Abstract

With the increasing popularity of RGB-depth (RGB-D) sensor, research on the use of RGB-D sensors to reconstruct three-dimensional (3D) indoor scenes has gained more and more attention. In this paper, an automatic point cloud registration algorithm is proposed to efficiently handle the task of 3D indoor scene reconstruction using pan-tilt platforms on a fixed position. The proposed algorithm aims to align multiple point clouds using extrinsic parameters of the RGB-D camera obtained from every preset pan-tilt control point. A computationally efficient global registration method is proposed based on transformation matrices formed by the offline calibrated extrinsic parameters. Then, a local registration method, which is an optional operation in the proposed algorithm, is employed to refine the preliminary alignment result.
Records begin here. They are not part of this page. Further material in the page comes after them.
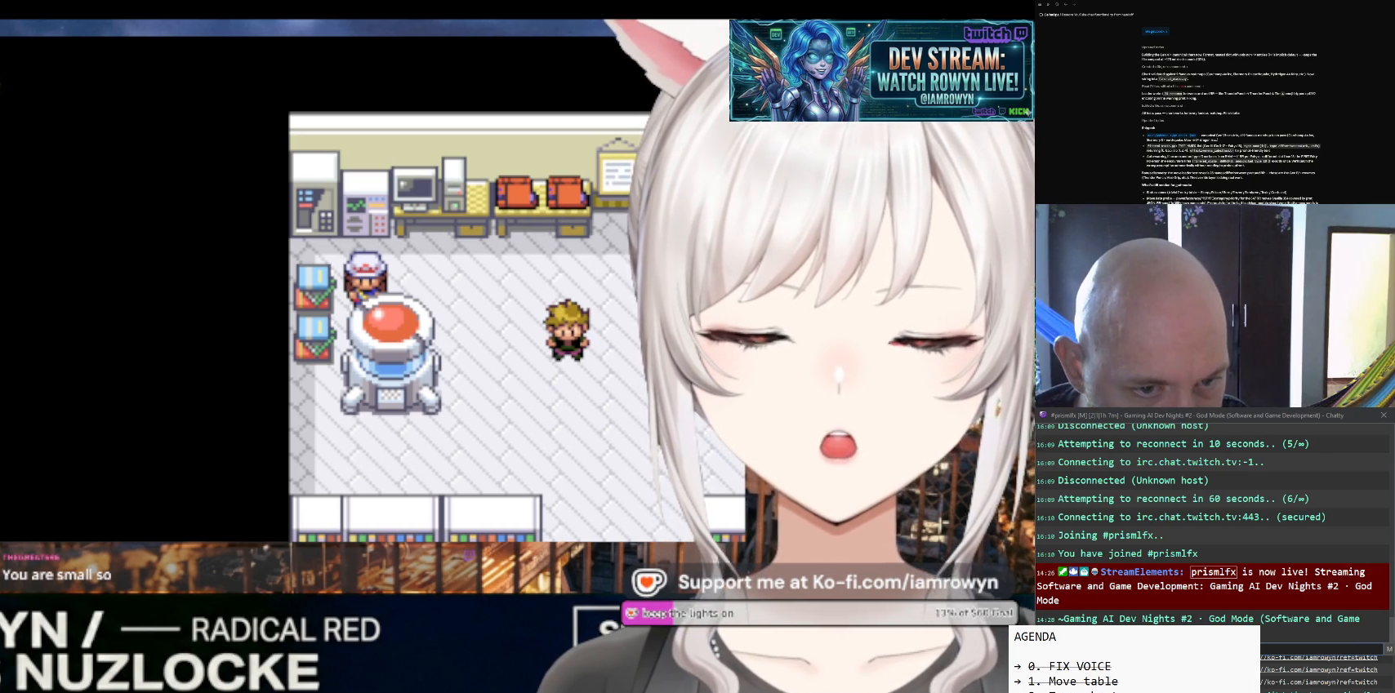
{"buttons": ["DPAD_DOWN"], "events": []}
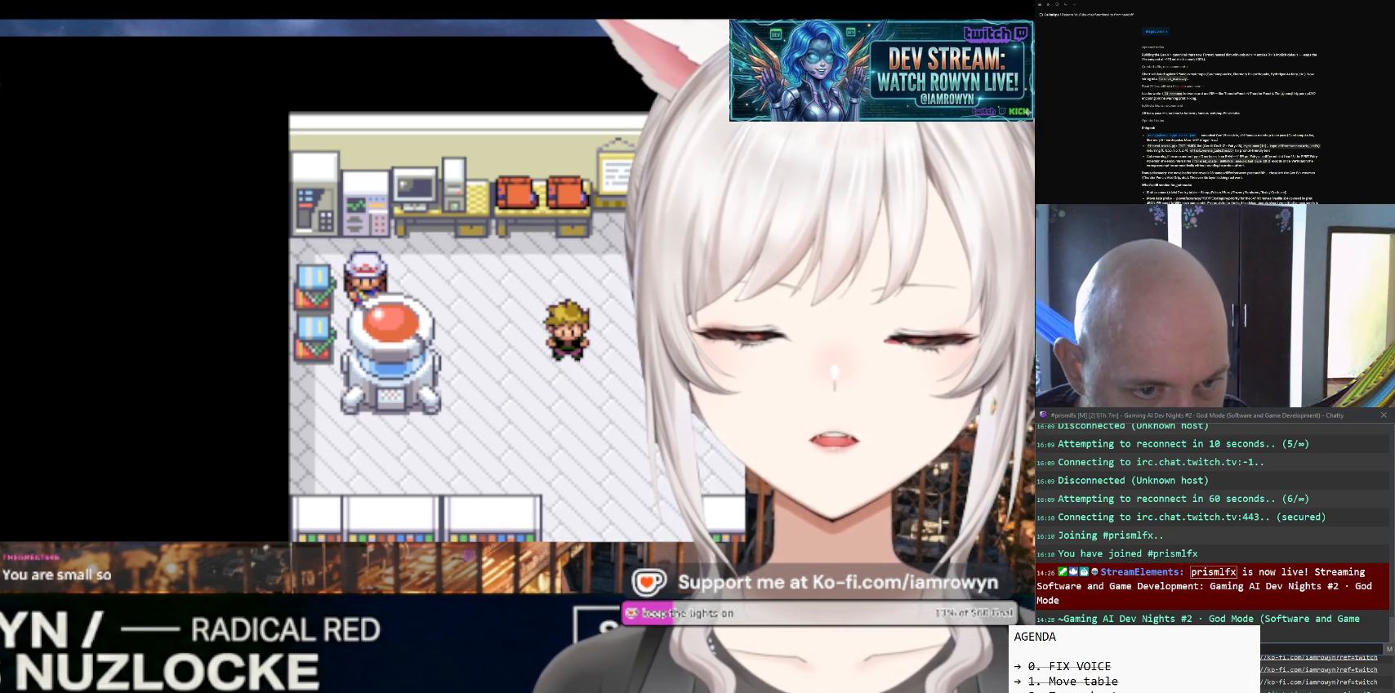
{"buttons": ["DPAD_DOWN"], "events": []}
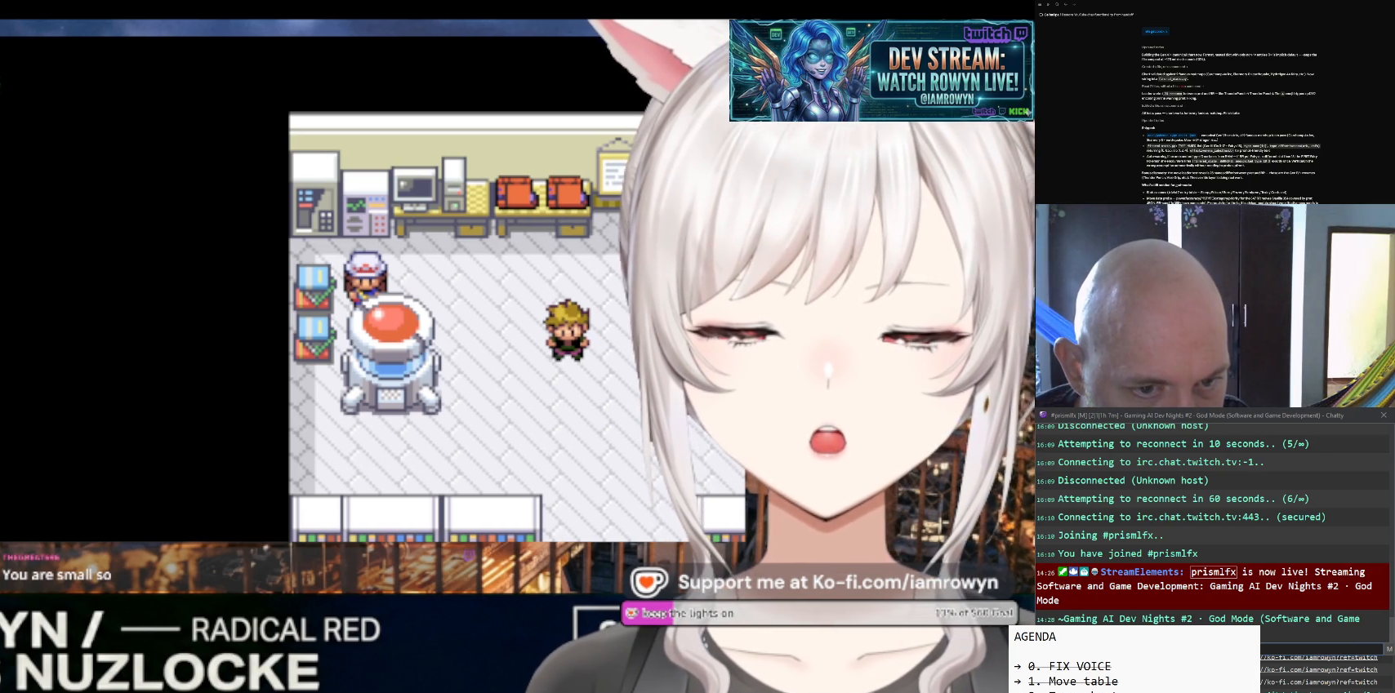
{"buttons": ["DPAD_DOWN"], "events": []}
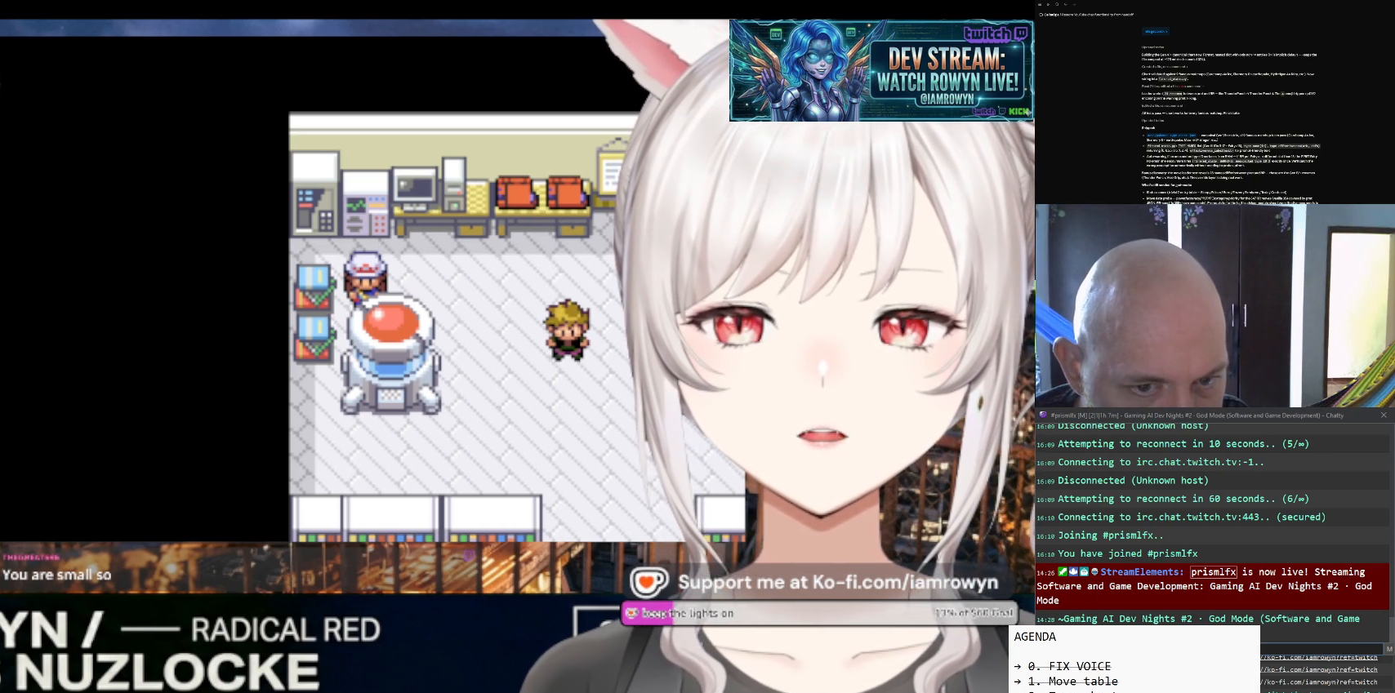
{"buttons": ["DPAD_DOWN"], "events": []}
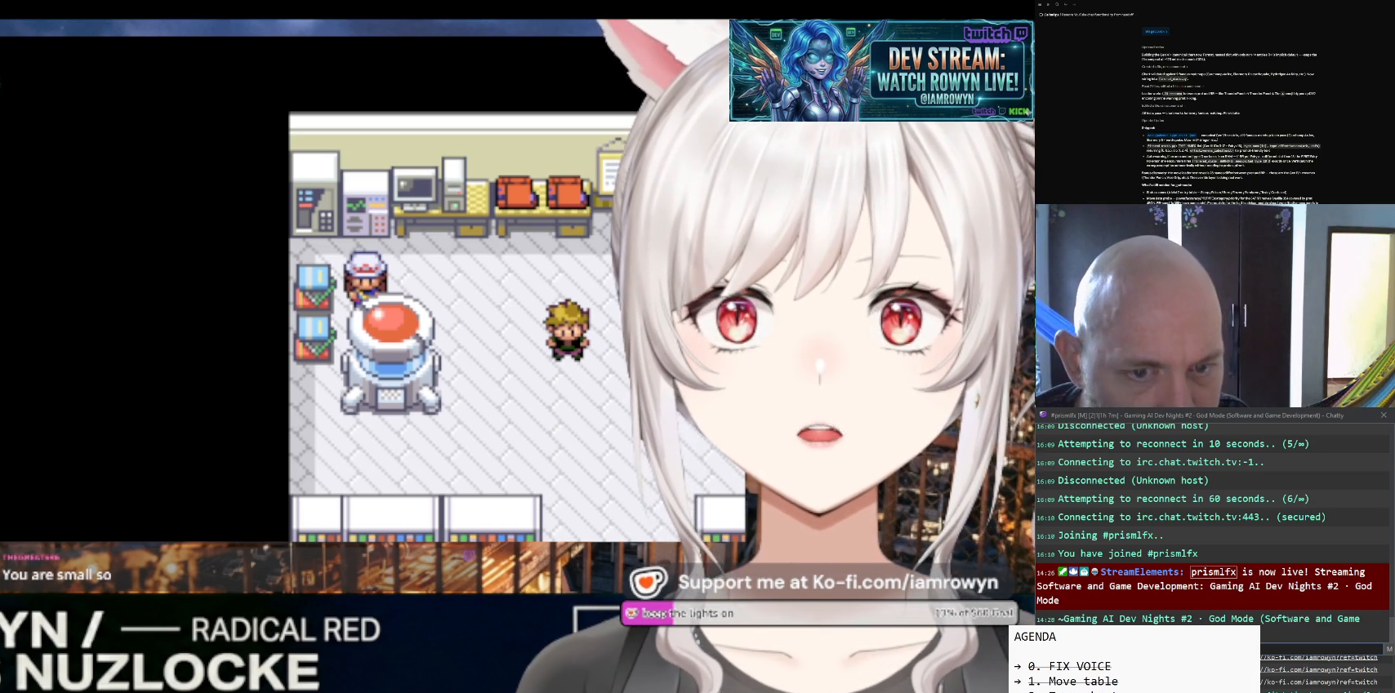
{"buttons": ["DPAD_DOWN"], "events": []}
Experimental results validate the quality and computational efficiency of the proposed point cloud alignment algorithm by comparing it with two state-of-the-art methods.

Highlights

  • Three-dimensional (3D) scene reconstruction is an important issue for several applications of robotic vision such as map construction [1], environment recognition [2], augmented reality [3,4], and simultaneous localization and mapping (SLAM) [5,6]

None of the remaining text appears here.